[Stored data]
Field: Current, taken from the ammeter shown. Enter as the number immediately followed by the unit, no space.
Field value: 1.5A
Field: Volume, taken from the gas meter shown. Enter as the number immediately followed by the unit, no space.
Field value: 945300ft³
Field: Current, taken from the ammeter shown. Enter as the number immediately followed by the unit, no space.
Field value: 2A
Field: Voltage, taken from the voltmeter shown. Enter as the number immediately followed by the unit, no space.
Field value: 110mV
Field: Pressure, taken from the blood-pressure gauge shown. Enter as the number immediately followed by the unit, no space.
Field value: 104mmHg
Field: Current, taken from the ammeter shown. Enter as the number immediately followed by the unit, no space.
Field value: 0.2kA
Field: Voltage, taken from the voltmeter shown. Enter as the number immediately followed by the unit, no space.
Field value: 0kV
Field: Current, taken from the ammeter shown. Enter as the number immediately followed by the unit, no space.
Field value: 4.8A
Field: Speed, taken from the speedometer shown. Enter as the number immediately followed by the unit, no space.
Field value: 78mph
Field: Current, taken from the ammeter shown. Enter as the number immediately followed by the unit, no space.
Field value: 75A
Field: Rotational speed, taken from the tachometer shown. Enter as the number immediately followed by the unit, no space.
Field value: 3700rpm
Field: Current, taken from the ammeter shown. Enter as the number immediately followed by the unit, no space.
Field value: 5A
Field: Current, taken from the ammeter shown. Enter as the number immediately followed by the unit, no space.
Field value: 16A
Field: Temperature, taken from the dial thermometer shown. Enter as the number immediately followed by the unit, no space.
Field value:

### TASK GOAL
Retype all of the records above line for line, changing nothing.

### EXERCISE ANSWER
Field: Current, taken from the ammeter shown. Enter as the number immediately followed by the unit, no space.
Field value: 1.5A
Field: Volume, taken from the gas meter shown. Enter as the number immediately followed by the unit, no space.
Field value: 945300ft³
Field: Current, taken from the ammeter shown. Enter as the number immediately followed by the unit, no space.
Field value: 2A
Field: Voltage, taken from the voltmeter shown. Enter as the number immediately followed by the unit, no space.
Field value: 110mV
Field: Pressure, taken from the blood-pressure gauge shown. Enter as the number immediately followed by the unit, no space.
Field value: 104mmHg
Field: Current, taken from the ammeter shown. Enter as the number immediately followed by the unit, no space.
Field value: 0.2kA
Field: Voltage, taken from the voltmeter shown. Enter as the number immediately followed by the unit, no space.
Field value: 0kV
Field: Current, taken from the ammeter shown. Enter as the number immediately followed by the unit, no space.
Field value: 4.8A
Field: Speed, taken from the speedometer shown. Enter as the number immediately followed by the unit, no space.
Field value: 78mph
Field: Current, taken from the ammeter shown. Enter as the number immediately followed by the unit, no space.
Field value: 75A
Field: Rotational speed, taken from the tachometer shown. Enter as the number immediately followed by the unit, no space.
Field value: 3700rpm
Field: Current, taken from the ammeter shown. Enter as the number immediately followed by the unit, no space.
Field value: 5A
Field: Current, taken from the ammeter shown. Enter as the number immediately followed by the unit, no space.
Field value: 16A
Field: Temperature, taken from the dial thermometer shown. Enter as the number immediately followed by the unit, no space.
Field value:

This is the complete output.